Unfortunately, this is not the case. Instead, the quick control IDs are generated by a global counter that gets incremented by one every time a new link is created. “An attacker can guess this ID easily and therefore control the victim’s sex toy directly over the Internet,” according to the post.
Even more unnerving (or titillating, if you’re into that sort of thing) is that a remote attacker could game the feature and use the vibrator on someone without their consent or awareness. This is possible if an attacker is within Bluetooth range of the victim or even over the Internet, researchers found.
On the privacy front, the vulnerabilities also allow for enumeration of explicit images of sex toy users through the exploitation of predictable numbers and missing authorization checks, researchers added.
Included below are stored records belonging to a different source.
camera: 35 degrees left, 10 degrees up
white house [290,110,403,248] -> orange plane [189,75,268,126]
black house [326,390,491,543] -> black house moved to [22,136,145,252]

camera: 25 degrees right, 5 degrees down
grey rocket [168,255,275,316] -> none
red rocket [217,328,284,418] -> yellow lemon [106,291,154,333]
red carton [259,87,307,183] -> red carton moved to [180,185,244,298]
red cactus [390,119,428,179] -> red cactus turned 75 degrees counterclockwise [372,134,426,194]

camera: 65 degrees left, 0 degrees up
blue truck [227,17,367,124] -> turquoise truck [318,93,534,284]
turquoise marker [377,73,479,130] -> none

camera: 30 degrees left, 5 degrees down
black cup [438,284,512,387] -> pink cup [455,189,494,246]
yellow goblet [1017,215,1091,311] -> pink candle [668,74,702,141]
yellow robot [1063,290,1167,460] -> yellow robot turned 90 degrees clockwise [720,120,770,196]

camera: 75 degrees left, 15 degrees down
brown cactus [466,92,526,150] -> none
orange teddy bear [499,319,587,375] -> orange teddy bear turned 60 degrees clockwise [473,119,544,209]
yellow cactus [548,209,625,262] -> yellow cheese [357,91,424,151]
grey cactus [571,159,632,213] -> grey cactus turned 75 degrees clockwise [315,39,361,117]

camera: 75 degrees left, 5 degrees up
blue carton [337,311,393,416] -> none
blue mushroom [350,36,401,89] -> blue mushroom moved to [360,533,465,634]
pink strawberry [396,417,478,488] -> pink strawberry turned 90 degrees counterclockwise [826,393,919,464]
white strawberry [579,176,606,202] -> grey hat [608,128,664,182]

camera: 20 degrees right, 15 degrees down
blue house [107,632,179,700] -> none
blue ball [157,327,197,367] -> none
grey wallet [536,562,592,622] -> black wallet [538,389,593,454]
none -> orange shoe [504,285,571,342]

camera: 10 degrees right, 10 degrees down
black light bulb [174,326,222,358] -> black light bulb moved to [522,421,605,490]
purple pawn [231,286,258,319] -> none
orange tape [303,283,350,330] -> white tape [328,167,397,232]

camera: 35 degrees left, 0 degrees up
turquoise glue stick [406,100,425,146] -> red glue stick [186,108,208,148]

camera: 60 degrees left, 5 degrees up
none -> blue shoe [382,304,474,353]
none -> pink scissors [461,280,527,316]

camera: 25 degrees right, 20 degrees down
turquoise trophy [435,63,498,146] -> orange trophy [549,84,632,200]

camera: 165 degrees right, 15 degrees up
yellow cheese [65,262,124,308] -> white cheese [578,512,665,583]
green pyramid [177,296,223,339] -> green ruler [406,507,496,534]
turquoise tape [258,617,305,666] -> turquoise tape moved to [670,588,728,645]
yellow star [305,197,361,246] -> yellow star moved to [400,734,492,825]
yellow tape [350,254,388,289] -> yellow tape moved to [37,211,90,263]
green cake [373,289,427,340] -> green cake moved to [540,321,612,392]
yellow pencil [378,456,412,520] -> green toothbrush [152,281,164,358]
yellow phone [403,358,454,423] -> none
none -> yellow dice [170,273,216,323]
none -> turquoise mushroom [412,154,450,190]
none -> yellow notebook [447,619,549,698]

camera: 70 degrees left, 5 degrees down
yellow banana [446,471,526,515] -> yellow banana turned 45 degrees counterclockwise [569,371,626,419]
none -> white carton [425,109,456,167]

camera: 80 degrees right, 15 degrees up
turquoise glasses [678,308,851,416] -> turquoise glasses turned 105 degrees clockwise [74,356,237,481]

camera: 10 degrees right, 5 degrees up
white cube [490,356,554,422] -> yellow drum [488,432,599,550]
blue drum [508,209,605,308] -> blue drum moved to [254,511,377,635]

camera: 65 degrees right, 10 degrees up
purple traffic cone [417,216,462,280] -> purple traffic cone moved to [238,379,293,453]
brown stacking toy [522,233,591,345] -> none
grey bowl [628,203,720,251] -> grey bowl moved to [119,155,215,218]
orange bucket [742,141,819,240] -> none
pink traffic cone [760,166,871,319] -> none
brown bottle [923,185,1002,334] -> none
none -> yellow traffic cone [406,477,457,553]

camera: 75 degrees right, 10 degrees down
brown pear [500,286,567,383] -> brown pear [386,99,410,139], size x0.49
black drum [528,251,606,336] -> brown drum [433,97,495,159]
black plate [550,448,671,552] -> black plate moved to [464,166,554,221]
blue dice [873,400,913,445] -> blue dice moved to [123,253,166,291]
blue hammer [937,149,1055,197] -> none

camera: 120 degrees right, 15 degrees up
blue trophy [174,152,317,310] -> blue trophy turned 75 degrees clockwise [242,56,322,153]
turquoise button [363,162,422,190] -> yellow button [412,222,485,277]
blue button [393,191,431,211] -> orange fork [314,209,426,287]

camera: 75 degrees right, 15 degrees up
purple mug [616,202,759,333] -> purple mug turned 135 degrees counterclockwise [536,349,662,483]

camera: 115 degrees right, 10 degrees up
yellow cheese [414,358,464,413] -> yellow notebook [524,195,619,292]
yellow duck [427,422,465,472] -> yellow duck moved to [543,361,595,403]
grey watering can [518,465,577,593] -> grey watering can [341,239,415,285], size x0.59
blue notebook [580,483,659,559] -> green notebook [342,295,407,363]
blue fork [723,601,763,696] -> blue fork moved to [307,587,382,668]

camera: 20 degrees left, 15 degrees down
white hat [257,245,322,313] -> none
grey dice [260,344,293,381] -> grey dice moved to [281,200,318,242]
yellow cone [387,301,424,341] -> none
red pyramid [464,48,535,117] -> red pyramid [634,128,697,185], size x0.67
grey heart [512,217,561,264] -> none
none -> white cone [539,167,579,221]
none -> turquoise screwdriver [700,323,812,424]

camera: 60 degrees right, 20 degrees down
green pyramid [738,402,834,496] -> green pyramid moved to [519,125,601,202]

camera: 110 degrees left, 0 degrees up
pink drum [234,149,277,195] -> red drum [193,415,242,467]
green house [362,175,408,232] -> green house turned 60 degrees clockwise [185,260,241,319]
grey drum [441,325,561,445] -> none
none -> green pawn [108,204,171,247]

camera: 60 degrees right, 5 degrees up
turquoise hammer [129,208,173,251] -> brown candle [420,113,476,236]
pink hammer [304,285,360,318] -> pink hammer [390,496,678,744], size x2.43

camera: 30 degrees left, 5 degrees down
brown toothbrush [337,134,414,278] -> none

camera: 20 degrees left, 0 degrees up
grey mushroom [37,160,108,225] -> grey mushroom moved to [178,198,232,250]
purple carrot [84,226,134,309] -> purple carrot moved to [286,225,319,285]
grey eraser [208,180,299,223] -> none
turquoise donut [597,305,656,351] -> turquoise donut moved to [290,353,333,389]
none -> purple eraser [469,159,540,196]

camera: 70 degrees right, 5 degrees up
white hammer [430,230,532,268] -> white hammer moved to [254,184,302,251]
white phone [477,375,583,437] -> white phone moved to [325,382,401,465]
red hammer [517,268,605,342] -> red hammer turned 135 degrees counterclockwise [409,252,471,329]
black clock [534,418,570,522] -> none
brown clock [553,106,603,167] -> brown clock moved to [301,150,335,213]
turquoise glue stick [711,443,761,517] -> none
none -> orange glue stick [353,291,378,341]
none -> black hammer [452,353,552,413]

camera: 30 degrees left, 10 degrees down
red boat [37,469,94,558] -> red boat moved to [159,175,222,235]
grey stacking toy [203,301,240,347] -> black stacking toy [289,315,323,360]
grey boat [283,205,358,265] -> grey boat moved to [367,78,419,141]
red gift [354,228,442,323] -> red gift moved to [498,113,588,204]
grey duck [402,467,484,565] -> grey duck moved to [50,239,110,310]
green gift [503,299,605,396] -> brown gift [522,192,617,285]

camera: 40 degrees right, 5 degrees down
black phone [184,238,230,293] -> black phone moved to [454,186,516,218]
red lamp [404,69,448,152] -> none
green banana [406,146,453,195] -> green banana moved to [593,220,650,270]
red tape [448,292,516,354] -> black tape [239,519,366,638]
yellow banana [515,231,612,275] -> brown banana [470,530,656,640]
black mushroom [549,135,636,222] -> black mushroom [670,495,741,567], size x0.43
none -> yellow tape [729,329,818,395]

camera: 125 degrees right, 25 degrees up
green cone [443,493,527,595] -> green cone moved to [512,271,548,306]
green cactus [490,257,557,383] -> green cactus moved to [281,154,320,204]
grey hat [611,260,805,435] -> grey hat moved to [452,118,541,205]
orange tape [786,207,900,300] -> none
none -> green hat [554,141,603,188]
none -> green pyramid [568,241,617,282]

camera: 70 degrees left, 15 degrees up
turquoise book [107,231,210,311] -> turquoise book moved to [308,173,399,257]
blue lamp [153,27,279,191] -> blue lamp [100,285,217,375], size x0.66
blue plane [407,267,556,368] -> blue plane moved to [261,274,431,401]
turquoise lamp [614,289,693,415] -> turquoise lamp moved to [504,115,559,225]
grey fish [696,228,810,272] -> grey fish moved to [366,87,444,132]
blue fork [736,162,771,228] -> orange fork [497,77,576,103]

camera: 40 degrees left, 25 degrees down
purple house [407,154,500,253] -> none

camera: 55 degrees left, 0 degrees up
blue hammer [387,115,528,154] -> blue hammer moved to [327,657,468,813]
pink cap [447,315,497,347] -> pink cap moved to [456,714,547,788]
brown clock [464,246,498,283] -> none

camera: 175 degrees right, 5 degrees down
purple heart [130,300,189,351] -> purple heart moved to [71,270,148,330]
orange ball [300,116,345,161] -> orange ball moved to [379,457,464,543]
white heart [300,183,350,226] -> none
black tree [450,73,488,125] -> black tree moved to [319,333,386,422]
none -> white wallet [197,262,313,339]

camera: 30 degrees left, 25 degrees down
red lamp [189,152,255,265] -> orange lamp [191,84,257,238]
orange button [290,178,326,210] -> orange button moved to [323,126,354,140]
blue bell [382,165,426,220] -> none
Not only can hackers directly access the device, but its related cloud platform also has vulnerabilities that can render a database containing all the customer data basically readable for everyone on the Internet, researchers found.
Would-be hackers can easily access and download without a password a database that stores Vibratissimo app usernames, plaintext passwords, chat histories, sexual orientation, e-mail addresses, and people’s personal explicit image galleries, researchers said. The real names and home addresses of users also are accessible.
[ You might also be interested in reading “Researchers Warn of Physics-Based Attacks on Sensors”]
While it’s unknown exactly how many users are at risk due to the vulnerabilities, between 50,000 to 100,000 people use the toy’s Android mobile app, according to the Google Play store.
To protect Vibratissimo users from unwanted remote access or other security breaches, SEC Consult recommends they update their apps to the newest version available and immediately change their passwords. Moreover, if passwords have been used for multiple services, they should just change them all, researchers advised.
Users also can update firmware for their dildos, but this means sending the toys back to Amor Gummiwaren GmbH for refurbishment, the company said.